--- EXERCISE INPUT ---
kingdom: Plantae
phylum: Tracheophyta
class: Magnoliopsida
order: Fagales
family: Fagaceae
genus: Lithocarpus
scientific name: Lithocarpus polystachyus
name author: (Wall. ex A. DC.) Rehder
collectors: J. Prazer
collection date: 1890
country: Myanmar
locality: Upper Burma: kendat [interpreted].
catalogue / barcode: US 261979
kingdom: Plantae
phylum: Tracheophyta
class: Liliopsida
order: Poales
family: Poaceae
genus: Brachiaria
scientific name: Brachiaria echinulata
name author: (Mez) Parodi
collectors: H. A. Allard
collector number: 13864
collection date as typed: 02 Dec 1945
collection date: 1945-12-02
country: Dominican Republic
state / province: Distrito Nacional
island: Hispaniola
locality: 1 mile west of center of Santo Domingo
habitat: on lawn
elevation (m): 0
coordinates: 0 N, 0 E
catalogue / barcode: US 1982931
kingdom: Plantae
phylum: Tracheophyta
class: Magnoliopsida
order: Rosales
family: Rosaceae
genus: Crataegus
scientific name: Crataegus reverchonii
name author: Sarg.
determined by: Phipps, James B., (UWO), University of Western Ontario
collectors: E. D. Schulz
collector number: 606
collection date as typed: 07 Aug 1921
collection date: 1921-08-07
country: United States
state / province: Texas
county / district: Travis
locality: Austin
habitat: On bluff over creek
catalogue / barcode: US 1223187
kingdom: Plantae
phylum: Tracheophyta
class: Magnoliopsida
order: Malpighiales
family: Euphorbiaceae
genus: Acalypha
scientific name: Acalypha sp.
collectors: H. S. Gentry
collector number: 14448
---
Turn all of these lines into a two-column CSV with the headers "field" and "value", one row per line. Wrap each entry in double quotes and replace any line breaks with spaces.

field,value
"kingdom:","Plantae"
"phylum:","Tracheophyta"
"class:","Magnoliopsida"
"order:","Fagales"
"family:","Fagaceae"
"genus:","Lithocarpus"
"scientific name:","Lithocarpus polystachyus"
"name author:","(Wall. ex A. DC.) Rehder"
"collectors:","J. Prazer"
"collection date:","1890"
"country:","Myanmar"
"locality:","Upper Burma: kendat [interpreted]."
"catalogue / barcode:","US 261979"
"kingdom:","Plantae"
"phylum:","Tracheophyta"
"class:","Liliopsida"
"order:","Poales"
"family:","Poaceae"
"genus:","Brachiaria"
"scientific name:","Brachiaria echinulata"
"name author:","(Mez) Parodi"
"collectors:","H. A. Allard"
"collector number:","13864"
"collection date as typed:","02 Dec 1945"
"collection date:","1945-12-02"
"country:","Dominican Republic"
"state / province:","Distrito Nacional"
"island:","Hispaniola"
"locality:","1 mile west of center of Santo Domingo"
"habitat:","on lawn"
"elevation (m):","0"
"coordinates:","0 N, 0 E"
"catalogue / barcode:","US 1982931"
"kingdom:","Plantae"
"phylum:","Tracheophyta"
"class:","Magnoliopsida"
"order:","Rosales"
"family:","Rosaceae"
"genus:","Crataegus"
"scientific name:","Crataegus reverchonii"
"name author:","Sarg."
"determined by:","Phipps, James B., (UWO), University of Western Ontario"
"collectors:","E. D. Schulz"
"collector number:","606"
"collection date as typed:","07 Aug 1921"
"collection date:","1921-08-07"
"country:","United States"
"state / province:","Texas"
"county / district:","Travis"
"locality:","Austin"
"habitat:","On bluff over creek"
"catalogue / barcode:","US 1223187"
"kingdom:","Plantae"
"phylum:","Tracheophyta"
"class:","Magnoliopsida"
"order:","Malpighiales"
"family:","Euphorbiaceae"
"genus:","Acalypha"
"scientific name:","Acalypha sp."
"collectors:","H. S. Gentry"
"collector number:","14448"